Ejercicios:
[1] ¿Qué recursos formales de la película enumera la reseña sobre el buscavidas que se hace pasar por sacerdote, tanto los del verismo desgarrado como los de la sublimación poética?
[2] Retoma la reseña sobre el buscavidas que se hace pasar por sacerdote y continúala a partir de su última oración.

Fragmento para leer:
▬▬▬▬▬▬▬▬▬▬

La historia de un buscavidas americano que decide hacerse pasar por un sacerdote católico para proteger a las alumnas adolescentes de un convento y a un grupo de prostitutas refugiadas en él posee una gran fuerza de partida que el realizador chino sabe traducir con la inteligencia y la sensibilidad que le caracterizan, combinando hábilmente momentos que muestran con un verismo desgarrado la angustia y el horror de la situación (a través de un montaje de planos cortos, del uso de la cámara al hombro, de la presencia explícita de la sangre y la violencia, etc.) y otros que proceden a una sublimación poética de la cotidianidad de ese grupo de refugiadas, mediante encuadres estáticos, planos detalles de exacerbado cromatismo y cámaras lentas; unas imágenes de marcado lirismo sobre todo vinculadas a la mirada de Shu (Zhang Xinyi), la joven narradora del relato. Con ello, se patentiza la capacidad de la inocencia, y también de la bondad, de trascender la realidad más devastadora y de hallar belleza incluso en un contexto tan hostil, incidiendo simultáneamente en la admirable grandeza de los seres humanos y en la más abyecta de las bajezas que habita en los mismos.

▬▬▬▬▬▬▬▬▬▬

Entradas del conjunto de datos:
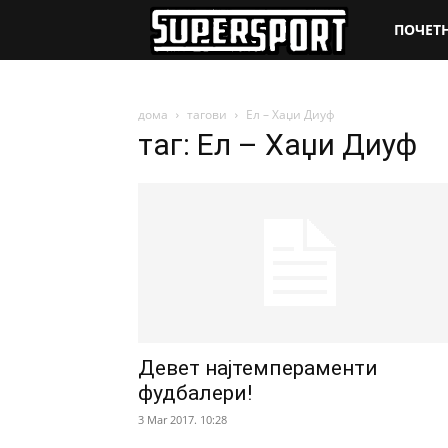
SuperSpo
ПОЧЕТ
дома
тагови
Ел – Хаџи Диуф
таг: Ел – Хаџи Диуф
Девет најтемпераменти
фудбалери!
3 Mar 2017. 10:28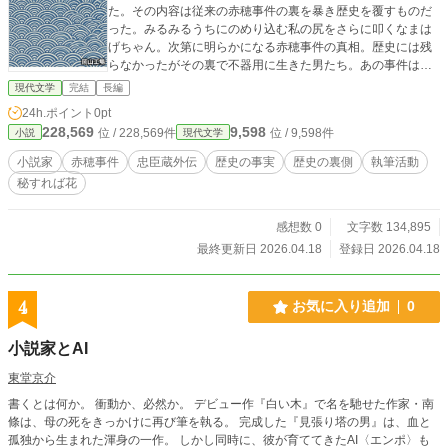
た。その内容は従来の赤穂事件の裏を暴き歴史を覆すものだ
った。みるみるうちにのめり込む私の尻をさらに叩くなまは
げちゃん。次第に明らかになる赤穂事件の真相。歴史には残
らなかったがその裏で不器用に生きた男たち。あの事件は誰
が仕組んだのか。私となまはげちゃんが行き着いた先は……
現代文学
完結
長編
24h.ポイント
0pt
228,569
9,598
位 / 228,569件
位 / 9,598件
小説
現代文学
小説家
赤穂事件
忠臣蔵外伝
歴史の事実
歴史の裏側
執筆活動
秘すれば花
感想数 0
文字数 134,895
最終更新日 2026.04.18
登録日 2026.04.18
4
お気に入り追加
0
小説家とAI
東堂京介
書くとは何か。 衝動か、必然か。 デビュー作『白い木』で名を馳せた作家・南
條は、母の死をきっかけに再び筆を執る。 完成した『見張り塔の男』は、血と
孤独から生まれた渾身の一作。 しかし同時に、彼が育ててきたAI〈エンポ〉も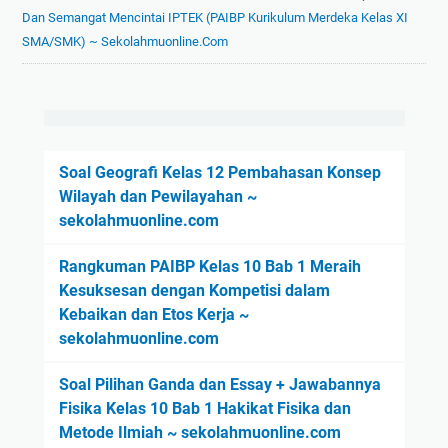
Dan Semangat Mencintai IPTEK (PAIBP Kurikulum Merdeka Kelas XI
SMA/SMK) ~ Sekolahmuonline.com
Soal Geografi Kelas 12 Pembahasan Konsep
Wilayah dan Pewilayahan ~
sekolahmuonline.com
Rangkuman PAIBP Kelas 10 Bab 1 Meraih
Kesuksesan dengan Kompetisi dalam
Kebaikan dan Etos Kerja ~
sekolahmuonline.com
Soal Pilihan Ganda dan Essay + Jawabannya
Fisika Kelas 10 Bab 1 Hakikat Fisika dan
Metode Ilmiah ~ sekolahmuonline.com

▬▬▬▬▬▬▬▬▬▬

Respuestas en orden:
[1]
- Montaje de planos cortos
- Uso de la cámara al hombro
- Presencia explícita de la sangre y la violencia
- Encuadres estáticos
- Planos detalles de exacerbado cromatismo
- Cámaras lentas

[2]
Sin embargo, precisamente en la distribución del todo maniquea de los roles de héroe y villano entre japoneses y chinos es donde flojea de forma más patente la película; y que nadie me malinterprete: por supuesto que un ejército invasor encarna siempre el impulso opresor, malvado, y nunca podrá ser puesto al mismo nivel que la población sometida. Ello no obstante, ninguno de los personajes japoneses, sin excepción –ni siquiera el culto coronel Hasegawa (Atsuro Watabe)–, muestra inclinaciones altruistas que les lleven a enmendar la horrenda situación a la que han abocado a los indefensos civiles de Nankín, más bien todo lo contrario. Por ello, y a pesar de estar ambientada en el mismo conflicto, Las flores de la guerra se halla muy alejada del análisis honesto, incisivo y lúcido del horror que ofrecía la magnífica Ciudad de vida y muerte de Chuan Lu (2009), la cual, en la estela de La lista de Schindler (1993), sabiamente tomaba como protagonista central de una elegante filmación en blanco y negro al atormentado sargento japonés Kadokawa.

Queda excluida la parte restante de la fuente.